A Convolutional Neural Network which is trained using supervised learning on images and classifies them in three classes. It uses image augumentation. Libraries involved: Keras, Pandas and others.
Images were converted to numpy.array and normalized with values between [0,1]. Applied to_categorical to labels, which transforms them into one-hot encoded vectors.
It helps the model generalize by making small changes to images like rotations, zoom, flips, shifts.
datagen = ImageDataGenerator(
rotation_range=20,
width_shift_range=0.2,
height_shift_range=0.2,
shear_range=0.2,
zoom_range=0.2,
horizontal_flip=True,
fill_mode='nearest'
)- rotation_range = randomly rotate images up to 20 degrees (counter)clockwise
- width_shift_range = because not all of the content of images is centered, we do random shifts up to
- 0.2 * width
- height_shift_range = equivalent to width_shift_range on the vertical axis
- shear_range = add distorsion along axis
- zoom_range = apply zoom to image
- horizontal_flip = reverse the image as in a mirror
- fill_mode = it will fill missing pixels caused by augumentation with the nearest pixels
- early_stopping = tf.keras.callbacks.EarlyStopping(monitor='val_loss', patience=10, restore_best_weights=True)
- Stops training after 10 epochs without improvement. Restores model weights from the epoch with the best value of the val_loss.

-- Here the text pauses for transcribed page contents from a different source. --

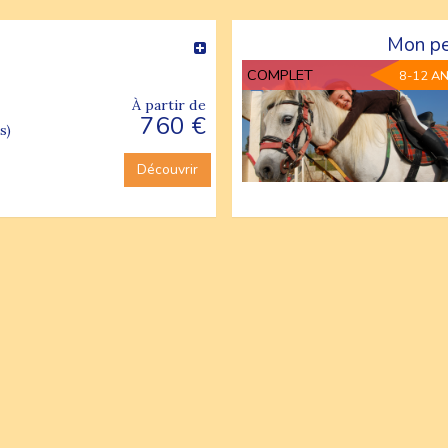
Mon pe
COMPLET
8-12 A
À partir de
760 €
s)
Découvrir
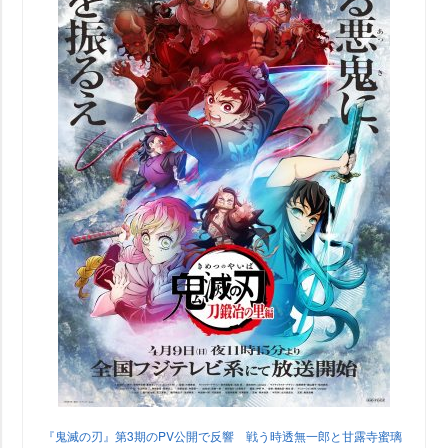
『鬼滅の刃』第3期のPV公開で反響 戦う時透無一郎と甘露寺蜜璃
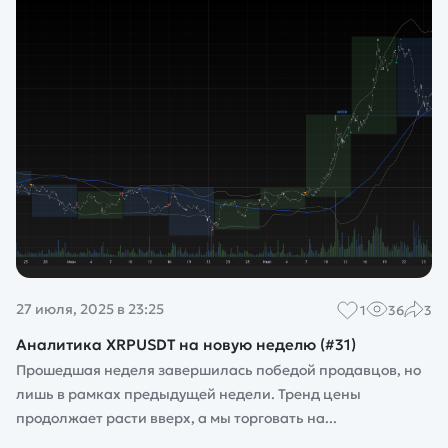
27 июля, 2025 в 23:25
1
36
3
Аналитика XRPUSDT на новую неделю (#31)
Прошедшая неделя завершилась победой продавцов, но
лишь в рамках предыдущей недели. Тренд цены
продолжает расти вверх, а мы торговать на...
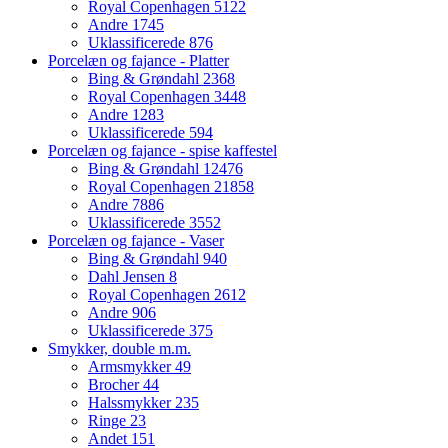
Royal Copenhagen
5122
Andre
1745
Uklassificerede
876
Porcelæn og fajance - Platter
Bing & Grøndahl
2368
Royal Copenhagen
3448
Andre
1283
Uklassificerede
594
Porcelæn og fajance - spise kaffestel
Bing & Grøndahl
12476
Royal Copenhagen
21858
Andre
7886
Uklassificerede
3552
Porcelæn og fajance - Vaser
Bing & Grøndahl
940
Dahl Jensen
8
Royal Copenhagen
2612
Andre
906
Uklassificerede
375
Smykker, double m.m.
Armsmykker
49
Brocher
44
Halssmykker
235
Ringe
23
Andet
151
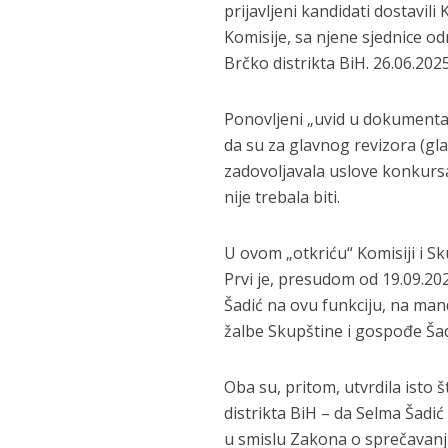
prijavljeni kandidati dostavil
Komisije, sa njene sjednice o
Brčko distrikta BiH. 26.06.2025
Ponovljeni „uvid u dokumentacij
da su za glavnog revizora (glav
zadovoljavala uslove konkurs
nije trebala biti.
U ovom „otkriću“ Komisiji i 
Prvi je, presudom od 19.09.20
Šadić na ovu funkciju, na man
žalbe Skupštine i gospođe Ša
Oba su, pritom, utvrdila isto 
distrikta BiH – da Selma Šadić
u smislu Zakona o sprečavanju 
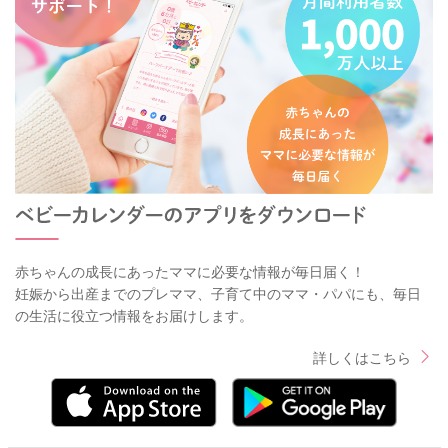
赤ちゃんの成長にあったママに必要な情報が毎日届く！
妊娠から出産までのプレママ、子育て中のママ・パパにも、毎日
の生活に役立つ情報をお届けします。
詳しくはこちら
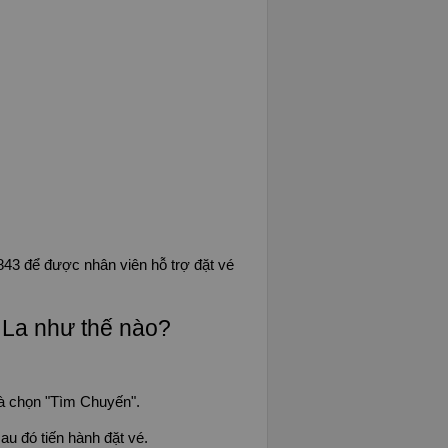
843 để được nhân viên hỗ trợ đặt vé
La như thế nào?
à chọn "Tìm Chuyến".
u đó tiến hành đặt vé.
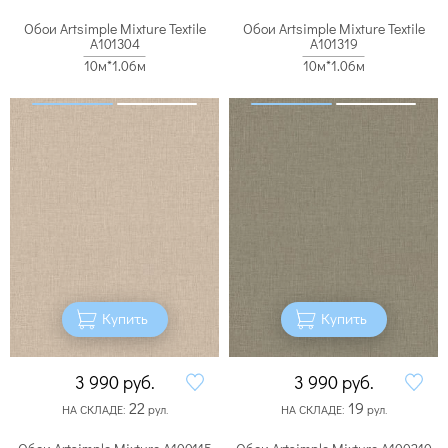
Обои Artsimple Mixture Textile
Обои Artsimple Mixture Textile
A101304
A101319
10м*1.06м
10м*1.06м
Купить
Купить
3 990
руб.
3 990
руб.
22
19
НА СКЛАДЕ:
рул.
НА СКЛАДЕ:
рул.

- reduce_lr = tf.keras.callbacks.ReduceLROnPlateau(monitor='val_loss', factor=0.2, patience=5)
- Reduces the learning rate by a factor of 0.2 after 5 epochs without improvement.
- history = model.fit(datagen.flow(X_train, y_train, batch_size=batch_size), epochs=50, validation_data=(X_val, y_val), callbacks=[early_stopping, reduce_lr, timing_callback])
- Fits the model using datagen.flow to apply data augmentation to training data. It trains the second CNN model for 50 epochs.
model = Sequential([
Conv2D(32, (3, 3), activation='leaky_relu', input_shape=(image_height, image_width, 3)),
MaxPooling2D((2, 2)),
Conv2D(64, (3, 3), activation='leaky_relu'),
MaxPooling2D((2, 2)),
Conv2D(128, (3, 3), activation='leaky_relu'),
MaxPooling2D((2, 2)),
Flatten(),
Dense(128, activation='leaky_relu'),
Dropout(0.5),
Dense(num_classes, activation='softmax')
])The model uses Convolutional layers to learn step by step diverse edges, textures and, further on, more complex patterns while MaxPooling in between Convolutional Layers, which helps prevent overfitting and reduce computational cost.
Then the Flatten layers converts the features into a 1D vector, preparing the data for the Dense layer. The Dense layer learns high-level representations and combinations of the extracted features. The Dropout layer “drops” 50% of the input units during training to prevent overfitting. The model uses an increasing number of filters (32, 64, 128) in successive layers, balancing complexity and computational efficiency.